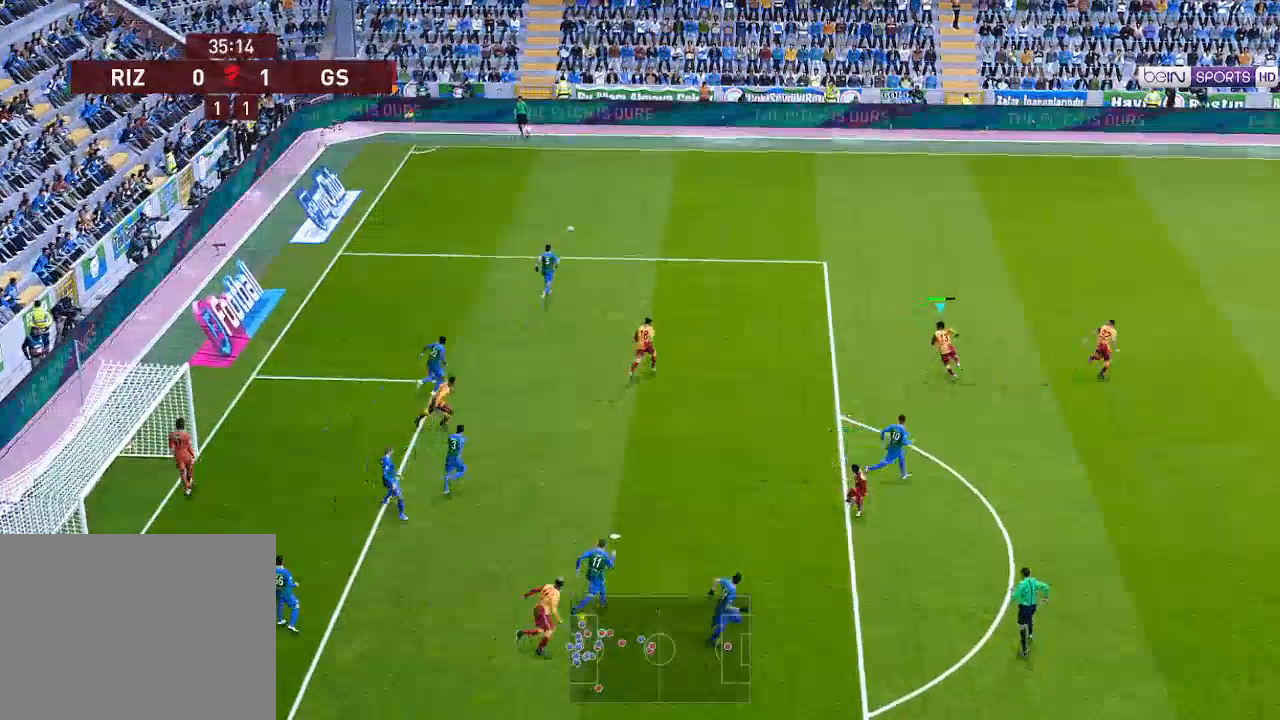
{"buttons": ["R1", "DPAD_UP"], "left_stick": "center", "right_stick": "center", "events": []}
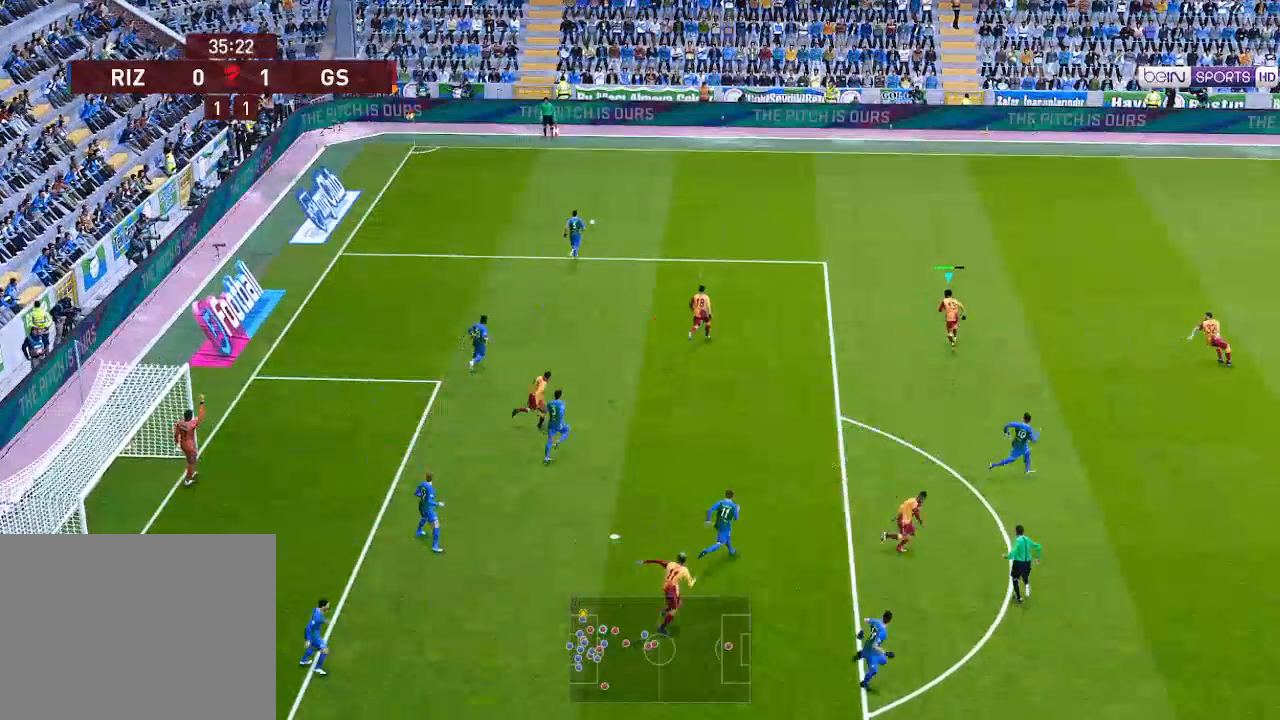
{"buttons": ["R1", "DPAD_UP"], "left_stick": "center", "right_stick": "center", "events": [[300, "L1", "down"], [400, "L1", "up"]]}
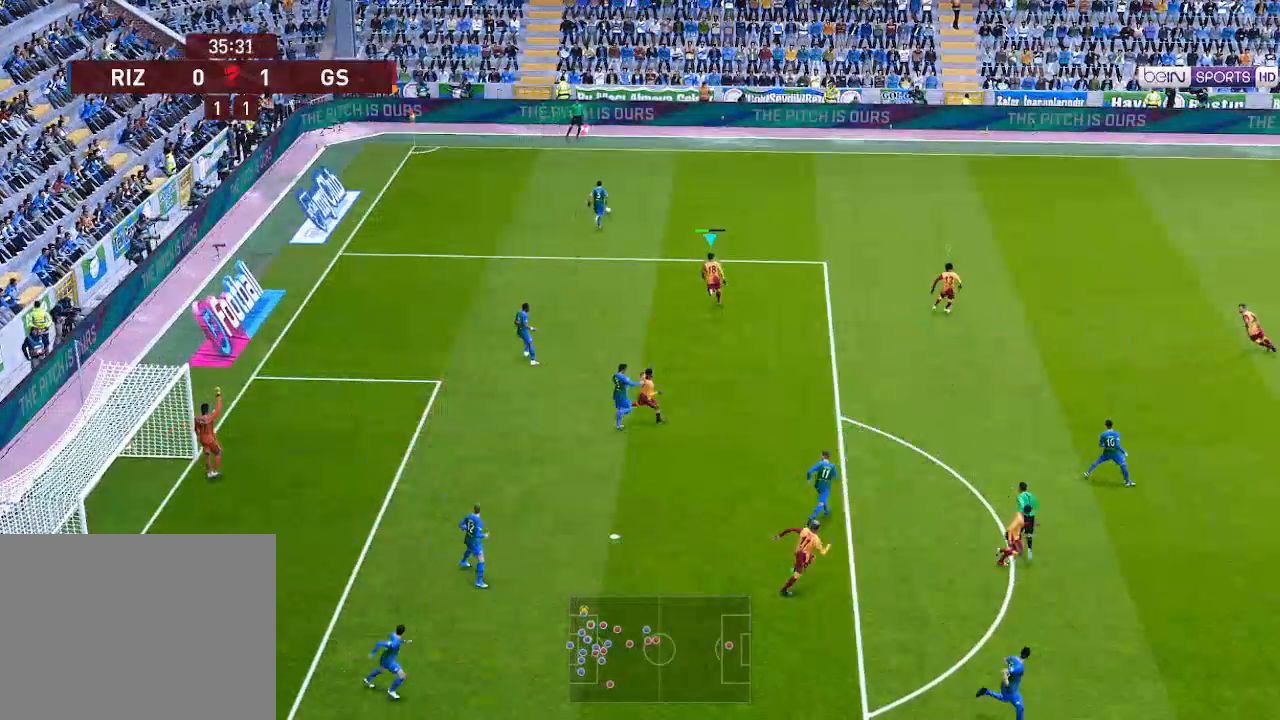
{"buttons": ["L1", "R1", "DPAD_UP"], "left_stick": "center", "right_stick": "center", "events": [[100, "L1", "down"], [200, "L1", "up"], [500, "L1", "down"]]}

▬▬▬

• _TASK_:
Would you copy out the data exactly, leaving every picture out?

• _OUTPUT FOR THIS TASK_:
{"buttons": ["R1", "DPAD_UP"], "left_stick": "center", "right_stick": "center", "events": []}
{"buttons": ["R1", "DPAD_UP"], "left_stick": "center", "right_stick": "center", "events": [[300, "L1", "down"], [400, "L1", "up"]]}
{"buttons": ["L1", "R1", "DPAD_UP"], "left_stick": "center", "right_stick": "center", "events": [[100, "L1", "down"], [200, "L1", "up"], [500, "L1", "down"]]}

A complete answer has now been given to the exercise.